Il voto olandese anti Kiev prova che l'europeismo non si porta più
Bruxelles. A meno di 100 giorni dal referendum sulla Brexit, mercoledì gli olandesi hanno inflitto il terzo “no” all’Europa degli ultimi dodici mesi, rigettando con il 61,1 per cento l’accordo di associazione con l’Ucraina. Il colpo è duro, non solo per il governo del premier liberale Mark Rutte, che ha la presidenza di turno dell’Ue. Prima del referendum, il presidente della Commissione, Jean-Claude Juncker, aveva avvertito che una vittoria del “no” avrebbe potuto “aprire la strada a una crisi europea”. E’ “un voto di sfiducia nei confronti delle élite di Bruxelles e dell’Aia”, ha detto Geert Wilders, leader del partito eurofobo Pvv, subito complimentato via Twitter dalla collega francese del Front National, Marine Le Pen.
Secondo Wilders, che ha fatto campagna per il “no” insieme all’estrema sinistra degli ex maoisti del Partito socialista, il referendum segna “l’inizio della fine dell’Ue”. I sostenitori della Brexit nel Regno Unito hanno ripreso fiato, in un momento fiacco della loro campagna a favore dell’uscita britannica. Il grande vincitore geopolitico è il presidente russo, Vladimir Putin. “I risultati del referendum olandese sull’accordo di associazione Ue-Ucraina indicano l’opinione degli europei sul sistema politico ucraino”, ha detto il suo premier, Dmitri Medvedev. Putin non solo vede l’Ucraina allontanata dall’Europa, ma anche un’Ue alle prese con molteplici crisi e sempre più contestata dai suoi cittadini.
Dopo la morte di quasi 200 olandesi sul volo MH17, abbattuto da un missile russo sui cieli dell’est ucraino nell’estate del 2014, l’esito del referendum mostra che la contestazione dell’Ue mobilita gli elettori molto più della paura di Putin. Juncker “è triste”, ha spiegato il portavoce della Commissione, senza precisare quali saranno le conseguenze del “no”. La sostanza dell’accordo continuerà a essere applicata. La Commissione intende proporre entro fine mese la liberalizzazione dei visti per l’Ucraina. Poiché il referendum olandese ha solo valore consultivo, toccherà al governo dell’Aia “analizzare l’esito” e “decidere cosa fare”, ha detto il portavoce della Commissione. E’ la stessa linea che era stata adottata di fronte agli altri due “no” all’Ue dell’ultimo anno: il grande “Oxi” dei greci al piano di salvataggio in luglio e il rifiuto dei danesi di entrare nella politica di cooperazione Ue nel settore della polizia a dicembre. Rutte ha già detto che ora non può più accettare l’accordo così com’è. Ma, come con Grecia e Danimarca, i giuristi comunitari sono già al lavoro per trovare un espediente (un protocollo o una dichiarazione) per superare l’impasse.
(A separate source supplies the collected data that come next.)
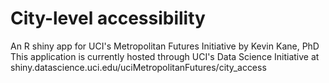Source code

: # City-level accessibility
An R shiny app for UCI's Metropolitan Futures Initiative by Kevin Kane, PhD
This application is currently hosted through UCI's Data Science Initiative at
shiny.datascience.uci.edu/uciMetropolitanFutures/city_access
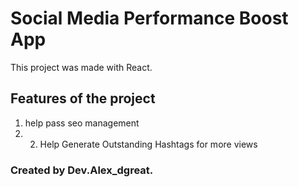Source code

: # Social Media Performance Boost App

This project was made with React.

## Features of the project

1. help pass seo management
2. 2. Help Generate Outstanding Hashtags for more views

### Created by Dev.Alex_dgreat.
Eppure l’Europa in ritirata, salvo trovare soluzioni tecniche per aggirare la volontà degli elettori, non porta frutti nelle urne. Il quorum del 30 per cento in Olanda è stato superato nonostante l’establishment europeista olandese avesse puntato sull’astensione per invalidare il referendum. La Commissione, sulla difensiva dalla bocciatura del trattato costituzionale da parte di francesi e olandesi nel 2005, aveva deciso di non implicarsi nella campagna elettorale. Juncker “continuerà a battersi per l’Europa. Forse rimarrà il solo a farlo, ma lo farà”, ha garantito il suo portavoce.
In realtà, la sfilza di “no” popolari rischia di allungarsi fino a un punto di rottura. In Olanda una legge dell’estate 2015, che consente di bloccare qualsiasi legge in Parlamento facendo scattare referendum consultivi con 300 mila firme, annuncia altri referendum su questioni europee chiave, come l’accordo di libero scambio con l’America o le misure per rafforzare la zona euro. Ma a terrorizzare l’Ue è soprattutto il prossimo appuntamento con gli elettori britannici sulla Brexit del 23 giugno. “Hooray!”, ha twittato il leader dell’Ukip, Nigel Farage, dopo il “no” olandese. Secondo i sondaggi, gli “in” e gli “out” sono testa a testa. Il presidente del Consiglio europeo, Donald Tusk, ha deciso di spostare la data del prossimo vertice, inizialmente previsto nel “Brexit day”: i capi di stato e di governo potrebbero essere costretti a discutere di una nuova crisi potenzialmente mortale per l’Europa.